I'd really be strongly considering deep foundations. And ensuring that they're far enough away from the canal to not be impacted by possible slope stability issues.

 

[Trouser]

Thanks for the input geobdg. The canal is not lined. I would say that there is a significant amount of water loss based on the sections of cattails strewn about. I think this serves as "irrigation" for many of the fields adjacent to the canal.

I was thinking through my scenario last night and came to the same conclusion as you recommended. Just assume that the canal's water level is the water table. As for the footings, we plan to excavate the loose embankment fill and place footings on the denser fill.

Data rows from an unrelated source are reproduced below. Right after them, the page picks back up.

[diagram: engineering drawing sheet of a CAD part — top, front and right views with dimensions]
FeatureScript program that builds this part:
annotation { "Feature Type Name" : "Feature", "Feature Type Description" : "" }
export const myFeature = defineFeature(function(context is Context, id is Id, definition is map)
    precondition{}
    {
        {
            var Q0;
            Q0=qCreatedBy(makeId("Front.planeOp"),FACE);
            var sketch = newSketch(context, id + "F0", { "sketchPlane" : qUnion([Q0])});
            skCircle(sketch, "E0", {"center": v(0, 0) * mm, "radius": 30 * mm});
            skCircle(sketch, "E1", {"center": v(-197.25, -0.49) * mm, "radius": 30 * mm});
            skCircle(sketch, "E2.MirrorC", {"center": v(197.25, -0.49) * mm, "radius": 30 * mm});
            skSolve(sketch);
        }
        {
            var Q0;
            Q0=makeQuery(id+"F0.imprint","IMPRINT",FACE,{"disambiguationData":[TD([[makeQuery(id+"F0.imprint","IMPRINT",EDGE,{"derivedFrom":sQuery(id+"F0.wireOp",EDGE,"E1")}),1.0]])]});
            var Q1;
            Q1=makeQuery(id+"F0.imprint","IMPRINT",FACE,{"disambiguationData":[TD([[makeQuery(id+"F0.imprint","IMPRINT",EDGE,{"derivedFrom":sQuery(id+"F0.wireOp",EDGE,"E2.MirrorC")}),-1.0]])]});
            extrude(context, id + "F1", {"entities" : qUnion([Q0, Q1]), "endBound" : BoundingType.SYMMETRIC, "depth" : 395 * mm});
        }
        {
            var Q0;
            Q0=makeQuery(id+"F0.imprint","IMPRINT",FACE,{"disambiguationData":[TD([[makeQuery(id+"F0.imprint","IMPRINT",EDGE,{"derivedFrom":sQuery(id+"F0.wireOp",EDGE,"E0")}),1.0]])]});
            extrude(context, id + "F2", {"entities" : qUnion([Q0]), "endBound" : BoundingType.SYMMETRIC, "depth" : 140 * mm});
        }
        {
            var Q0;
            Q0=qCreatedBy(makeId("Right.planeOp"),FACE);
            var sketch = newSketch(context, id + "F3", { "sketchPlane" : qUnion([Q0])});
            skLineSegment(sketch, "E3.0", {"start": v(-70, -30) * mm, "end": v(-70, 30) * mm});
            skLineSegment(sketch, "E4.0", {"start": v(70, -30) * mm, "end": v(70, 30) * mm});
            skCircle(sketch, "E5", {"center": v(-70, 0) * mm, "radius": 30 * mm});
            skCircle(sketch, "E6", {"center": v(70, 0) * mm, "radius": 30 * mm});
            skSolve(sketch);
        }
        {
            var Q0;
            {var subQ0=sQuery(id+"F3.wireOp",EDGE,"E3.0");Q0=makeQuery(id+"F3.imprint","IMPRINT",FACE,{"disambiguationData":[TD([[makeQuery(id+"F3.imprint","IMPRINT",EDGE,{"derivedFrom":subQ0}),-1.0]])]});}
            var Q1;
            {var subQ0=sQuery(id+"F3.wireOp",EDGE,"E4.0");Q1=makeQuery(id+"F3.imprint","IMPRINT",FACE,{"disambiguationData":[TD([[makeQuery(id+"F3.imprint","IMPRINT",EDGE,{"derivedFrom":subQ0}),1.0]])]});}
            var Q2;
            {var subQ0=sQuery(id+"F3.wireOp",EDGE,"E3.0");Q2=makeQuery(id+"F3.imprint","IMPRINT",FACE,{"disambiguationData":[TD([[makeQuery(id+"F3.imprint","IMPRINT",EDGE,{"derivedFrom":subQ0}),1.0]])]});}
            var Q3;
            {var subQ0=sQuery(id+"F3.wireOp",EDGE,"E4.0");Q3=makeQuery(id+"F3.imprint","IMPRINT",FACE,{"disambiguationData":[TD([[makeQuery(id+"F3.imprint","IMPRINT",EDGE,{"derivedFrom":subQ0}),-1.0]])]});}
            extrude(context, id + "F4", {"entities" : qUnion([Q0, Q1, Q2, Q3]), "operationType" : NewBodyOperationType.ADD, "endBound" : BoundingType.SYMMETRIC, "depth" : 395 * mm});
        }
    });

The footings are bearing +- 2 feet from the toe of slope and are located ~5' beyond the top of slope. There are no stability issues. My pimary concern is serviceability, which is why I still have the question regarding the compressibility of soils with such high water contents (Tephra @ w = 65%).

This breccia, as our geologists speak of it, is typically found above basalt flows and is angular rock fragments in a fine grained matrix. These can be thought of as the debris that roll along above the flow as the flow progresses.

 

[cvg]

you have 22 feet of tephra with variable densities which should be assumed to be collapsible. adding water and a significant load could cause a collapse.

 

[Riggly]

Based on your boring log, this profile looks pretty good for a shallow foundation system. However,it would depend on the type of bridge and loading How big of a bridge are we talking, what type - what span length is being supported? Have that canal ever overflowed it's bank, or will the foodings be outside the flood plain? If not scour during severe storm could be a concern with the introduction of the footings in the possible flow path.

I would think that practically all settlement will occur during construction. And if further settment occurs I think it would be minimal. If this was over a roadway I would be more concerned about settlement. But typically the problem I notice with a lot of bridge is that the approach slab typically settles significantly more than the bridge itself and that poses a maintenance and ridership problem. Those bridges are generally on deep foundation, and I wonder if this differential settlement would be made smaller with bridges on shallow foundations.

If you are conerned about that sandy soils in your bearing zone how about considering some deep soild treatment rather than drilled shaft?